Dennis P. Hession (2005-2007) – In the wake of West’s recall vote, the city council appointed Hession to serve out West’s remaining term. Hession was an attorney who had been active in city politics for years, having served on the city council since 2001. He was city council president at the time of his mayoral appointment. He ran for a new term in 2007 but was defeated in the general election.
Mary Verner (2007-2011) – She was an attorney and executive with the Upper Columbia United Tribes and had been on the city council since 2003. She campaigned on a clean-environment platform and defeated incumbent Hession in a bruising race. She ran for a second term in 2011, and easily won the primary, but lost the general election.
David Condon (2011-2019) – He was well-known in Republican circles as the deputy chief of staff for Cathy McMorris Rodgers, the U.S. House member for the district. After finishing a distant second in the primary, Condon waged an effective campaign, challenging the incumbent on utility rate hikes and on charges that the city government had mismanaged police brutality allegations. He went on to score a surprise victory in the general election. His first four years as mayor were relatively serene by Spokane standards, as evidenced by the fact that Condon easily won reelection in 2015, becoming the first mayor to win a second term since David Rodgers more than 40 years earlier. He put to rest what had been called "The Curse of the One-Term Mayor" (Clark).
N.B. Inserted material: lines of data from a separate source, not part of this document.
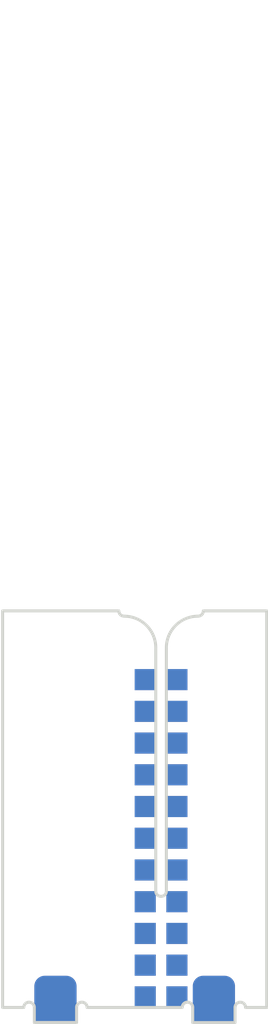
<source format=kicad_pcb>
(kicad_pcb
	(version 20241229)
	(generator "pcbnew")
	(generator_version "9.0")
	(general
		(thickness 1.6)
		(legacy_teardrops no)
	)
	(paper "A4")
	(layers
		(0 "F.Cu" signal)
		(2 "B.Cu" signal)
		(9 "F.Adhes" user "F.Adhesive")
		(11 "B.Adhes" user "B.Adhesive")
		(13 "F.Paste" user)
		(15 "B.Paste" user)
		(5 "F.SilkS" user "F.Silkscreen")
		(7 "B.SilkS" user "B.Silkscreen")
		(1 "F.Mask" user)
		(3 "B.Mask" user)
		(17 "Dwgs.User" user "User.Drawings")
		(19 "Cmts.User" user "User.Comments")
		(21 "Eco1.User" user "User.Eco1")
		(23 "Eco2.User" user "User.Eco2")
		(25 "Edge.Cuts" user)
		(27 "Margin" user)
		(31 "F.CrtYd" user "F.Courtyard")
		(29 "B.CrtYd" user "B.Courtyard")
		(35 "F.Fab" user)
		(33 "B.Fab" user)
		(39 "User.1" user)
		(41 "User.2" user)
		(43 "User.3" user)
		(45 "User.4" user)
	)
	(setup
		(pad_to_mask_clearance 0)
		(allow_soldermask_bridges_in_footprints no)
		(tenting front back)
		(pcbplotparams
			(layerselection 0x00000000_00000000_55555555_5755f5ff)
			(plot_on_all_layers_selection 0x00000000_00000000_00000000_00000000)
			(disableapertmacros no)
			(usegerberextensions no)
			(usegerberattributes yes)
			(usegerberadvancedattributes yes)
			(creategerberjobfile yes)
			(dashed_line_dash_ratio 12.000000)
			(dashed_line_gap_ratio 3.000000)
			(svgprecision 4)
			(plotframeref no)
			(mode 1)
			(useauxorigin no)
			(hpglpennumber 1)
			(hpglpenspeed 20)
			(hpglpendiameter 15.000000)
			(pdf_front_fp_property_popups yes)
			(pdf_back_fp_property_popups yes)
			(pdf_metadata yes)
			(pdf_single_document no)
			(dxfpolygonmode yes)
			(dxfimperialunits yes)
			(dxfusepcbnewfont yes)
			(psnegative no)
			(psa4output no)
			(plot_black_and_white yes)
			(sketchpadsonfab no)
			(plotpadnumbers no)
			(hidednponfab no)
			(sketchdnponfab yes)
			(crossoutdnponfab yes)
			(subtractmaskfromsilk no)
			(outputformat 1)
			(mirror no)
			(drillshape 1)
			(scaleselection 1)
			(outputdirectory "")
		)
	)
	(net 0 "")
	(footprint "modules:v3.6-pcb_jig_b_single" (layer "F.Cu") (at 0 0))
	(embedded_fonts no)
)

</source>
Nadine Woodward (2019-2024) – She was a longtime news anchor at KXLY-TV and became the third Spokane TV newscaster to run for mayor. She ran against city council president Ben Stuckart in a race that centered around Spokane’s homeless crisis. She won both the primary and general election. She clashed frequently with the city council, and the homelessness crisis continued to grow during her tenure. It remained the top issue when she ran for reelection in 2023 and lost.
Lisa Brown (2024) – She was a familiar name in Democratic politics, having been a state legislator and former Senate majority leader. In 2018, she ran unsuccessfully for U.S. Congress against Cathy McMorris-Rodgers. In 2023, she quit her job as director of the Washington State Department of Commerce to run for mayor. She charged that incumbent Woodward had been ineffective in dealing with homelessness and downtown crime. Brown won by around 3,000 votes.